*SUPPLIED ENTRIES*.
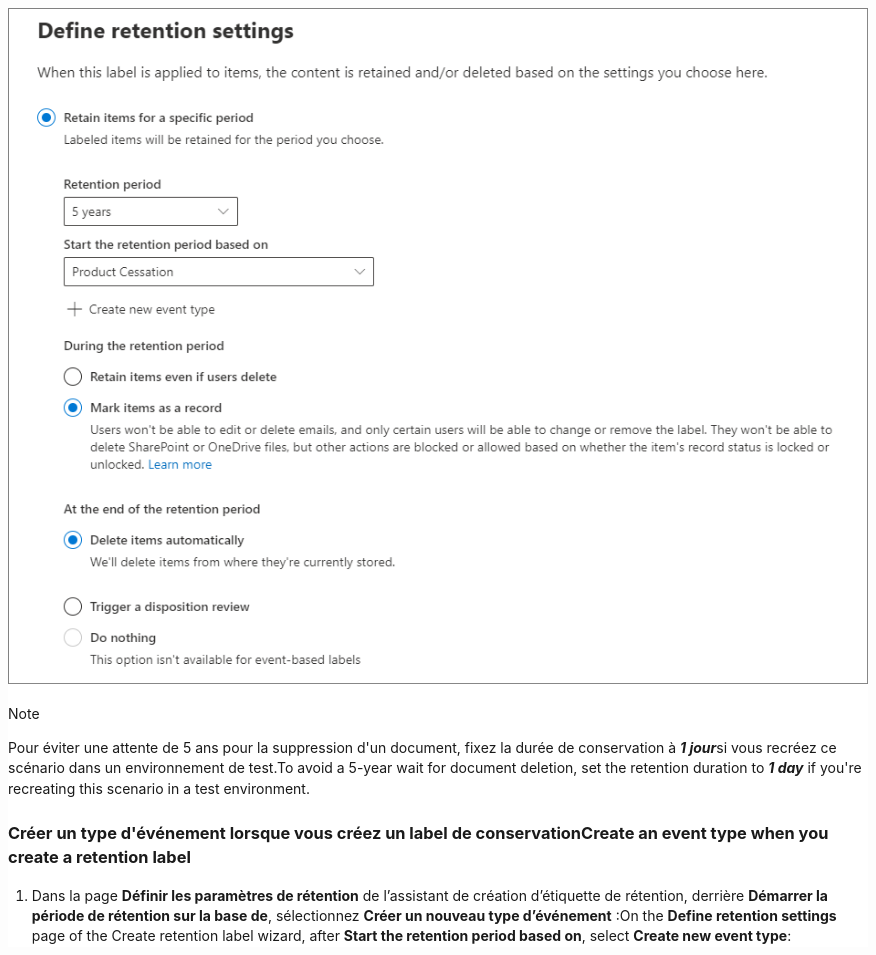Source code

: ![Paramètres de conservation pour le label de spécification du produit](../media/SPRetention5.png)

> [!NOTE]
> <span data-ttu-id="0a8d8-180">Pour éviter une attente de 5 ans pour la suppression d'un document, fixez la durée de conservation à ***1 jour***si vous recréez ce scénario dans un environnement de test.</span><span class="sxs-lookup"><span data-stu-id="0a8d8-180">To avoid a 5-year wait for document deletion, set the retention duration to ***1 day*** if you're recreating this scenario in a test environment.</span></span>

### <a name="create-an-event-type-when-you-create-a-retention-label"></a><span data-ttu-id="0a8d8-181">Créer un type d'événement lorsque vous créez un label de conservation</span><span class="sxs-lookup"><span data-stu-id="0a8d8-181">Create an event type when you create a retention label</span></span>

1. <span data-ttu-id="0a8d8-182">Dans la page **Définir les paramètres de rétention** de l’assistant de création d’étiquette de rétention, derrière **Démarrer la période de rétention sur la base de**, sélectionnez **Créer un nouveau type d’événement** :</span><span class="sxs-lookup"><span data-stu-id="0a8d8-182">On the **Define retention settings** page of the Create retention label wizard, after **Start the retention period based on**, select **Create new event type**:</span></span>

*EXERCISE AIM*.
Reproduce the source of the listing above with every occurrence of "label de conservation" replaced by "étiquette de rétention" and everything else left as it is. Omit the pictures from your output.

*THE COMPLETED TASK*.
Source code

: ![Paramètres de conservation pour le label de spécification du produit](../media/SPRetention5.png)

> [!NOTE]
> <span data-ttu-id="0a8d8-180">Pour éviter une attente de 5 ans pour la suppression d'un document, fixez la durée de conservation à ***1 jour***si vous recréez ce scénario dans un environnement de test.</span><span class="sxs-lookup"><span data-stu-id="0a8d8-180">To avoid a 5-year wait for document deletion, set the retention duration to ***1 day*** if you're recreating this scenario in a test environment.</span></span>

### <a name="create-an-event-type-when-you-create-a-retention-label"></a><span data-ttu-id="0a8d8-181">Créer un type d'événement lorsque vous créez un étiquette de rétention</span><span class="sxs-lookup"><span data-stu-id="0a8d8-181">Create an event type when you create a retention label</span></span>

1. <span data-ttu-id="0a8d8-182">Dans la page **Définir les paramètres de rétention** de l’assistant de création d’étiquette de rétention, derrière **Démarrer la période de rétention sur la base de**, sélectionnez **Créer un nouveau type d’événement** :</span><span class="sxs-lookup"><span data-stu-id="0a8d8-182">On the **Define retention settings** page of the Create retention label wizard, after **Start the retention period based on**, select **Create new event type**:</span></span>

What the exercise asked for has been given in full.